_WHAT IS BEING ASKED_. From the listing below, pick out each line containing the word "Centro" and copy it.

_SOURCE MATERIAL_.
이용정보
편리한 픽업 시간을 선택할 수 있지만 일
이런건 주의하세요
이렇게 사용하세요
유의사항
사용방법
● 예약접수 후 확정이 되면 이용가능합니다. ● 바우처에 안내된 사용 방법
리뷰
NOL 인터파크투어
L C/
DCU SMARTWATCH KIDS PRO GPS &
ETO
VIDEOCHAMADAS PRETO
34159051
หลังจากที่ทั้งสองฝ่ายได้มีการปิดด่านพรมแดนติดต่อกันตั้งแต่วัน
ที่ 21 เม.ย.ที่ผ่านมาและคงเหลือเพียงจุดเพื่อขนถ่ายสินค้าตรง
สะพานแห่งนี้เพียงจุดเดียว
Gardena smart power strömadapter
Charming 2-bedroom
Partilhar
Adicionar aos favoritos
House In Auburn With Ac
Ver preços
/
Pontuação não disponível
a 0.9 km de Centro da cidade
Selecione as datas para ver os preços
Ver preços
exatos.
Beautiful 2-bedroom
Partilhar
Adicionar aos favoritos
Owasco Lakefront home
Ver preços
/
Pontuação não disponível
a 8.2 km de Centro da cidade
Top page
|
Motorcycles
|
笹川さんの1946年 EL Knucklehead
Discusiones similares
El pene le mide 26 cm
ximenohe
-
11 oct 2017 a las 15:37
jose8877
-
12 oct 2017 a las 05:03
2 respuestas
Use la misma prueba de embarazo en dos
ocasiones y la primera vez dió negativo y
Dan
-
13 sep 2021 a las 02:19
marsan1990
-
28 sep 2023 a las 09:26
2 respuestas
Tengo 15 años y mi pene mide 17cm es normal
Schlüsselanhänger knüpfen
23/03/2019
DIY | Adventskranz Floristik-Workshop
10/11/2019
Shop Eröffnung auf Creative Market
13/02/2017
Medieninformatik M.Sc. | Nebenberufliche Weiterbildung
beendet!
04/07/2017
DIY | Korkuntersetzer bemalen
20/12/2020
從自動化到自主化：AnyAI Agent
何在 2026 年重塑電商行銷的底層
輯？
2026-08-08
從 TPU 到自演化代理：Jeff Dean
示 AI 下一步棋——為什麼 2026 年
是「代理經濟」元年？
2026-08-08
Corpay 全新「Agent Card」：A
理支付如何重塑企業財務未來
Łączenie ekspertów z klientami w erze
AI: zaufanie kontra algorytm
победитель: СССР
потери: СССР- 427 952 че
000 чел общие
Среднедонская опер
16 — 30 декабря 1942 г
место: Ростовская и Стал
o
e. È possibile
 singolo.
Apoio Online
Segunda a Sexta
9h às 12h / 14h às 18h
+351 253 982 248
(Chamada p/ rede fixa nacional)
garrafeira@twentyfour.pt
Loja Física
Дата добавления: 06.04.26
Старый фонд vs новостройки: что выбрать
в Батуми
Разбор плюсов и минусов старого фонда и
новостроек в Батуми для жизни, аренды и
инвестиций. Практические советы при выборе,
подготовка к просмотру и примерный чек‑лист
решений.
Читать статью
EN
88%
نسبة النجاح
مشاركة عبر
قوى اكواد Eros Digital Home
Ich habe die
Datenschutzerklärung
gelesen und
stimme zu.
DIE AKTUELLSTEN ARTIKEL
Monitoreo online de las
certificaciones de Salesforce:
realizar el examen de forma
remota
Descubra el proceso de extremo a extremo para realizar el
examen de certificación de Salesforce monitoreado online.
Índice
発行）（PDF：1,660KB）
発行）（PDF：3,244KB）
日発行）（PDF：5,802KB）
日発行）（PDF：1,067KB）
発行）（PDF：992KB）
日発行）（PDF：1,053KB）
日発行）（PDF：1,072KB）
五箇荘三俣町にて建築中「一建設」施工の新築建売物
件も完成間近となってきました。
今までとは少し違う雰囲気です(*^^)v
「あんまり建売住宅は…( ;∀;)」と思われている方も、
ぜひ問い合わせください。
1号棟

_OUTPUT FOR THIS EXERCISE_.
a 0.9 km de Centro da cidade
a 8.2 km de Centro da cidade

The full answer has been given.